From the entries below, copy out all lines holding "тому".

(The data Opens)

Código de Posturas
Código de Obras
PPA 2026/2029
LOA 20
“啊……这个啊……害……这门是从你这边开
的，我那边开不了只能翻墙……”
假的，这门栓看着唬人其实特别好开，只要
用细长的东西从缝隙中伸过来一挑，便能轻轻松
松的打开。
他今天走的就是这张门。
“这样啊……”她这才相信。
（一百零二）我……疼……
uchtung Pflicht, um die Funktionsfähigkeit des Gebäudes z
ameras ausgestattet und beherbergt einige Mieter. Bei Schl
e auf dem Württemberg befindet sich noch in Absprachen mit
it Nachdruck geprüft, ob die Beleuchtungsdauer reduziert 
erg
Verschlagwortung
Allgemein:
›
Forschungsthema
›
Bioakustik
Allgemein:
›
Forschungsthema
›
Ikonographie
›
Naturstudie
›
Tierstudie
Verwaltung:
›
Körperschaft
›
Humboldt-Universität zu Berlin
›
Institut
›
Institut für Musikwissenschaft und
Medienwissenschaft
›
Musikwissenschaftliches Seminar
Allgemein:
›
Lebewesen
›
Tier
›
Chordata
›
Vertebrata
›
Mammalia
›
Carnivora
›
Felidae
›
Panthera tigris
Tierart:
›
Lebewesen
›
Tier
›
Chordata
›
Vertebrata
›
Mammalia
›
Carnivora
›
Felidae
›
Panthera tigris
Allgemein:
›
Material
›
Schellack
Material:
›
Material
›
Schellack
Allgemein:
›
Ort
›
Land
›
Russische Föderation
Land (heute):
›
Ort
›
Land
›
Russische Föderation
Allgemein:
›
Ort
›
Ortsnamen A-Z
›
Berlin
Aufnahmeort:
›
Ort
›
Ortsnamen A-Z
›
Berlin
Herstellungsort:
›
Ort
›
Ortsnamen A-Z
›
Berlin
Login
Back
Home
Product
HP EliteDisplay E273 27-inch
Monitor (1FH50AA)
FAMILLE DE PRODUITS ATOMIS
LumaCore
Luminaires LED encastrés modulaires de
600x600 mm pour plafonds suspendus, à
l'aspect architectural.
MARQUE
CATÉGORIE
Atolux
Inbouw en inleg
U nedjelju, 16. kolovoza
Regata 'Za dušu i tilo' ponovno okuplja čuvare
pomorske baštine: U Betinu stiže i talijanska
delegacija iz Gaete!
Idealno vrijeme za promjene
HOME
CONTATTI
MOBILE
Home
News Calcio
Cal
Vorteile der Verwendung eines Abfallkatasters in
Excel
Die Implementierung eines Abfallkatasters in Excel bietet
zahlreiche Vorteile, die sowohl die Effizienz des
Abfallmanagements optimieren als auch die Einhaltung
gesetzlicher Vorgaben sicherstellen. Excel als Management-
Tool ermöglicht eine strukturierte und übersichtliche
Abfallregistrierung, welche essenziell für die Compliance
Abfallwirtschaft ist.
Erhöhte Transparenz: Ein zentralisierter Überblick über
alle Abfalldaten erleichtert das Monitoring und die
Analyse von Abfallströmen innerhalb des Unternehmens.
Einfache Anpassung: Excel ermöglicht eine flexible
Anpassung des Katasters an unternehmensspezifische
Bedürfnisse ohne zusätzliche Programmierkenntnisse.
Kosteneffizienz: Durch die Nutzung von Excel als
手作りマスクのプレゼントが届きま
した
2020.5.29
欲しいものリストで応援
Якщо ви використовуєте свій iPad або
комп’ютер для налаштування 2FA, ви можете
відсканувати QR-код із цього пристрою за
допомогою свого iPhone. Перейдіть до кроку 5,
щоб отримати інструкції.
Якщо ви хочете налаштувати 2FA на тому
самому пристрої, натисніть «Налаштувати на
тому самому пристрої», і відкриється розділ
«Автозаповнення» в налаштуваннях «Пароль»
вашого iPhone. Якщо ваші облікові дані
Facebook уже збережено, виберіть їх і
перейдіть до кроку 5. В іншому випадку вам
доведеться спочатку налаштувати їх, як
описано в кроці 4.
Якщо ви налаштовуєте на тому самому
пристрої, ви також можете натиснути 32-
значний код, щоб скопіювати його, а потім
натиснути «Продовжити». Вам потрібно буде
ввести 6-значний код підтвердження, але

(The data Closes)

* _Solved exercise_
Якщо ви хочете налаштувати 2FA на тому
тому самому пристрої», і відкриється розділ
Якщо ви налаштовуєте на тому самому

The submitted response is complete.